> _Information_
┄┄┄┄┄┄┄┄┄┄┄┄┄┄┄┄┄┄┄┄

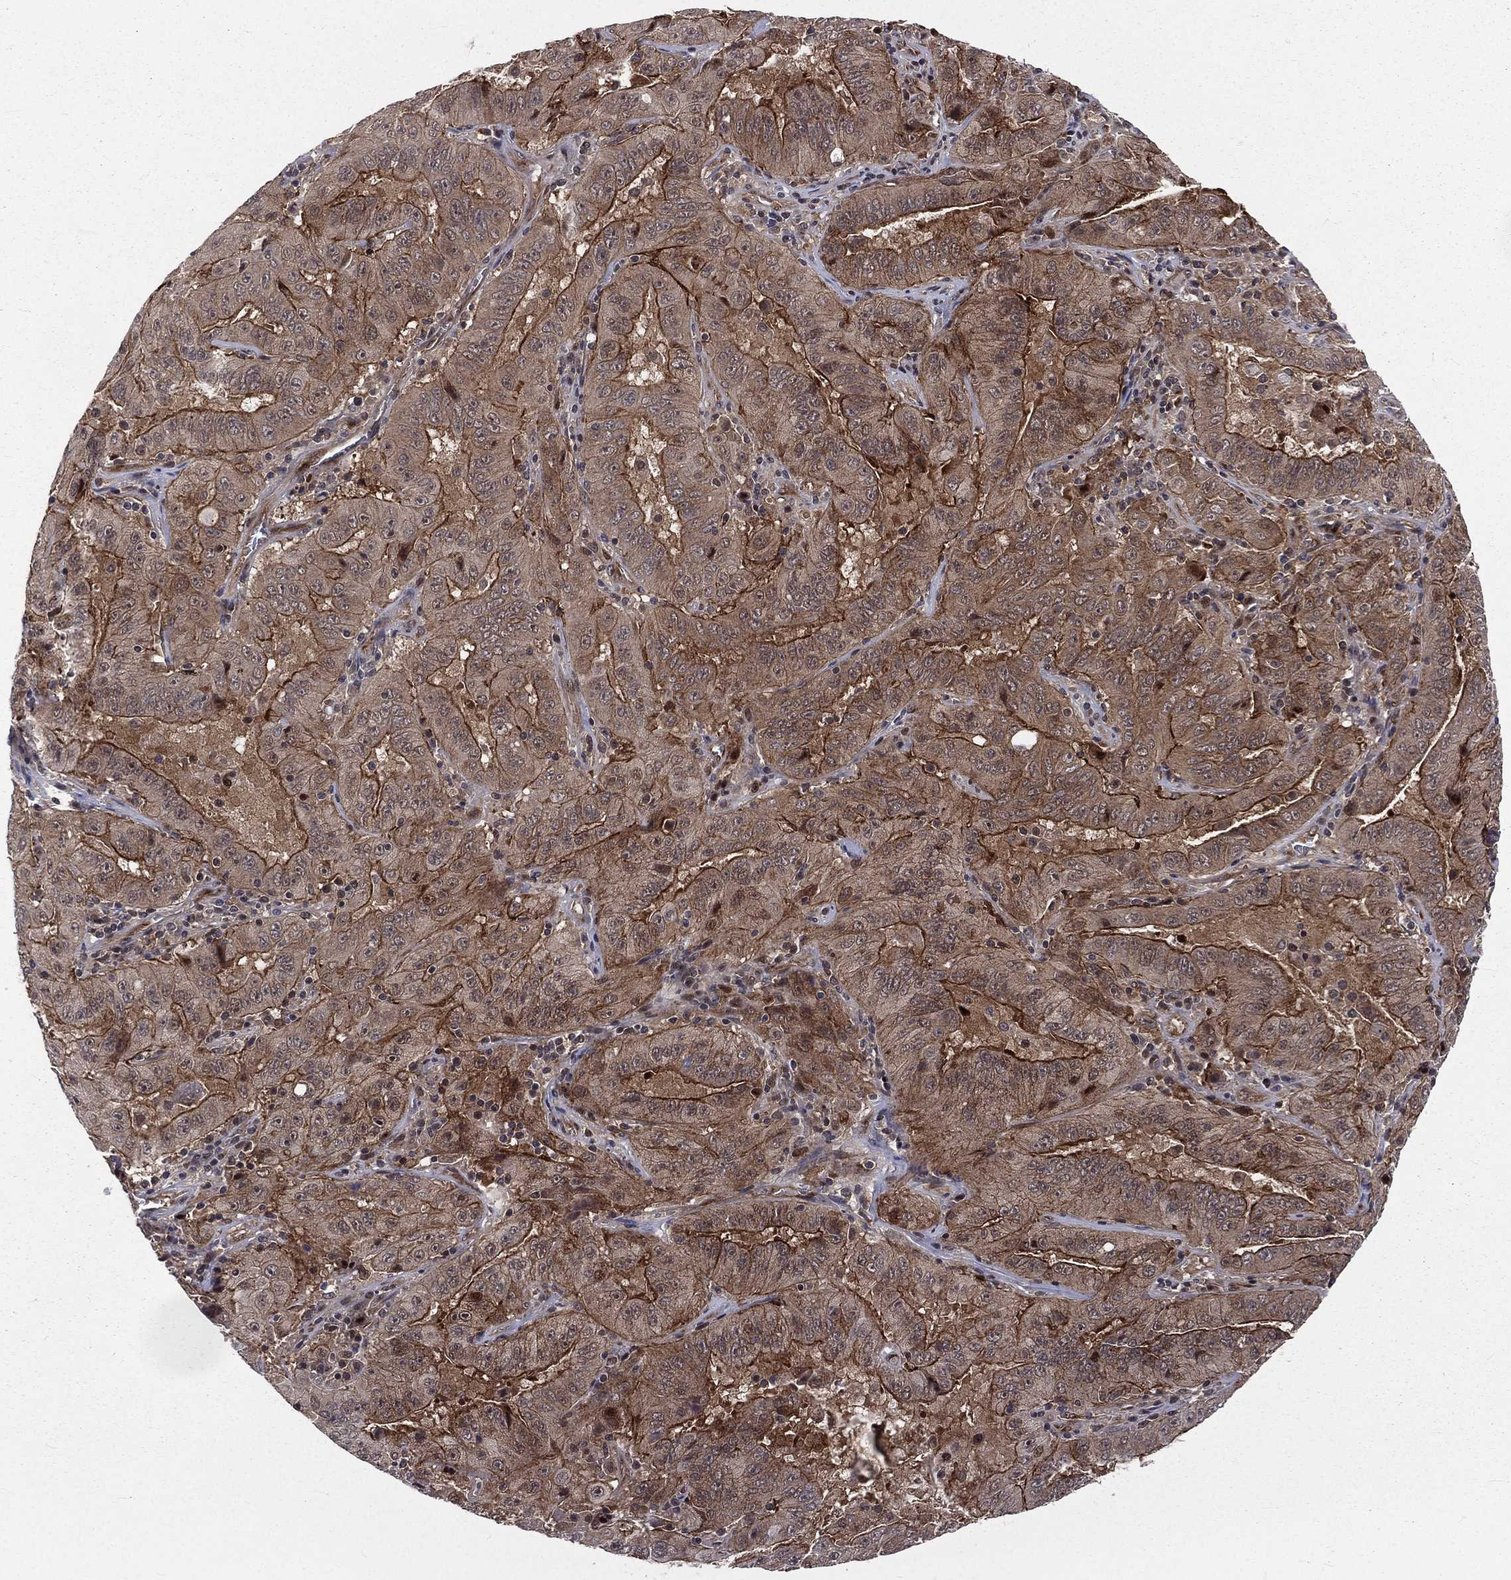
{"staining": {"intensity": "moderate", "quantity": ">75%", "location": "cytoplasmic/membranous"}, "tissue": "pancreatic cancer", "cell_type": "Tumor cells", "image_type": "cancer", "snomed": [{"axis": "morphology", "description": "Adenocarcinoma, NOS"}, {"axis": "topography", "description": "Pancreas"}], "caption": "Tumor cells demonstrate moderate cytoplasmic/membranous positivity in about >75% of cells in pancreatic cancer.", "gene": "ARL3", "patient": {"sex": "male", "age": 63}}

┄┄┄┄┄┄┄┄┄┄┄┄┄┄┄┄┄┄┄┄

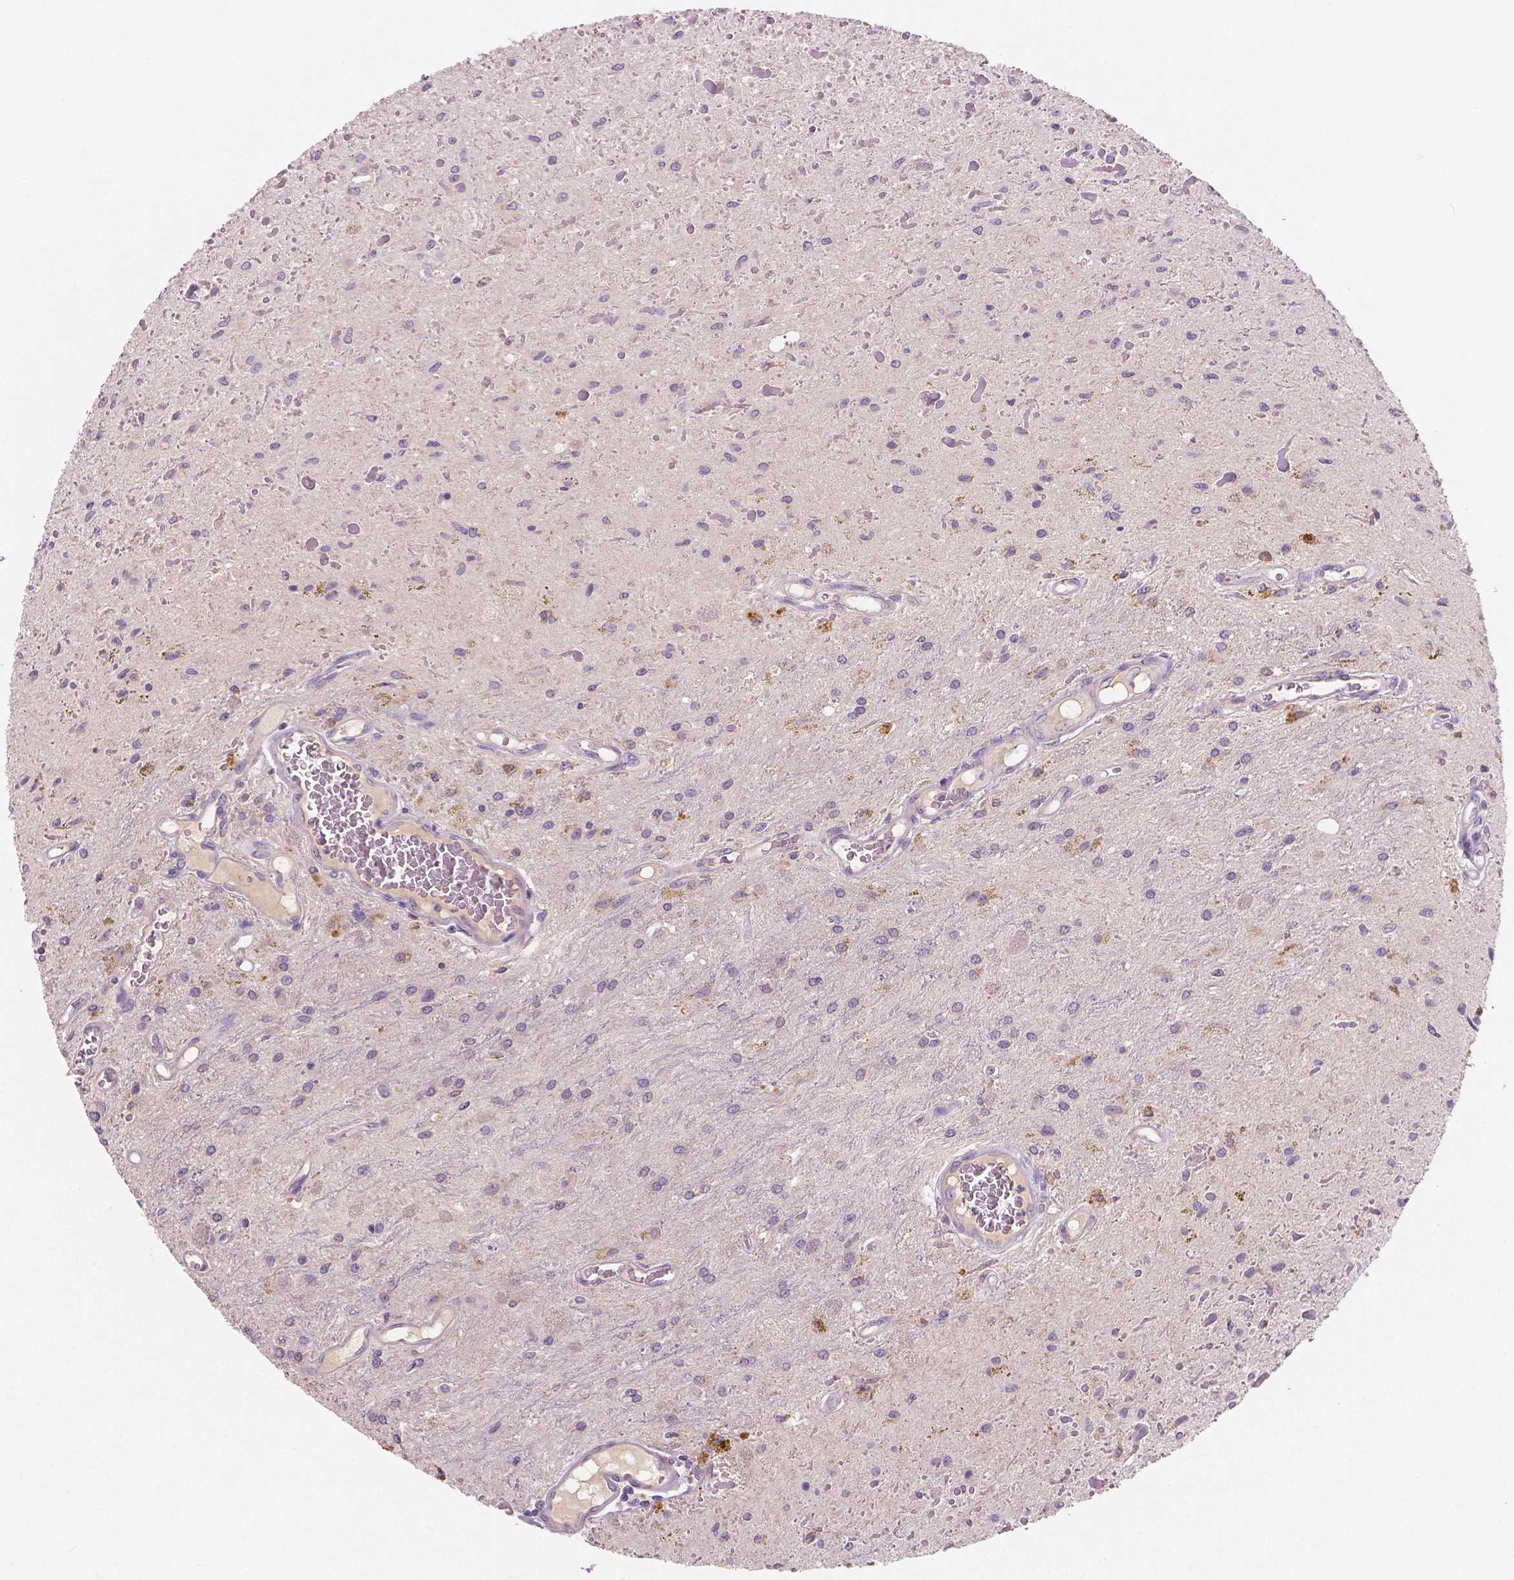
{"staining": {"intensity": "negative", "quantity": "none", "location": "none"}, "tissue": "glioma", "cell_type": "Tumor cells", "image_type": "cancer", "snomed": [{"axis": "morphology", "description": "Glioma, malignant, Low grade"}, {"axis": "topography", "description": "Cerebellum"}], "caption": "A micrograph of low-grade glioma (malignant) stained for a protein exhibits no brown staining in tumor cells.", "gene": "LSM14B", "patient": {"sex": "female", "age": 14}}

┄┄┄┄┄┄┄┄┄┄┄┄┄┄┄┄┄┄┄┄

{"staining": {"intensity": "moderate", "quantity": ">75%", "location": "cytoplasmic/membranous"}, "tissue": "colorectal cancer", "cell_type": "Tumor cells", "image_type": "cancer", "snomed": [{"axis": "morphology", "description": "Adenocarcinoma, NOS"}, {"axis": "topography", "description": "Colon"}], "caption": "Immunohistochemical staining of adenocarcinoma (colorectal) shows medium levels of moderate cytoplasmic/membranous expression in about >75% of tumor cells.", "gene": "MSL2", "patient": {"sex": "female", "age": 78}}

┄┄┄┄┄┄┄┄┄┄┄┄┄┄┄┄┄┄┄┄

> _Instructions for the task_
Copy each line of the listing that carries the word "moderate".

> _Completed exercise_
{"staining": {"intensity": "moderate", "quantity": ">75%", "location": "cytoplasmic/membranous"}, "tissue": "pancreatic cancer", "cell_type": "Tumor cells", "image_type": "cancer", "snomed": [{"axis": "morphology", "description": "Adenocarcinoma, NOS"}, {"axis": "topography", "description": "Pancreas"}], "caption": "Tumor cells demonstrate moderate cytoplasmic/membranous positivity in about >75% of cells in pancreatic cancer.", "gene": "ARL3", "patient": {"sex": "male", "age": 63}}
{"staining": {"intensity": "moderate", "quantity": ">75%", "location": "cytoplasmic/membranous"}, "tissue": "colorectal cancer", "cell_type": "Tumor cells", "image_type": "cancer", "snomed": [{"axis": "morphology", "description": "Adenocarcinoma, NOS"}, {"axis": "topography", "description": "Colon"}], "caption": "Immunohistochemical staining of adenocarcinoma (colorectal) shows medium levels of moderate cytoplasmic/membranous expression in about >75% of tumor cells.", "gene": "MSL2", "patient": {"sex": "female", "age": 78}}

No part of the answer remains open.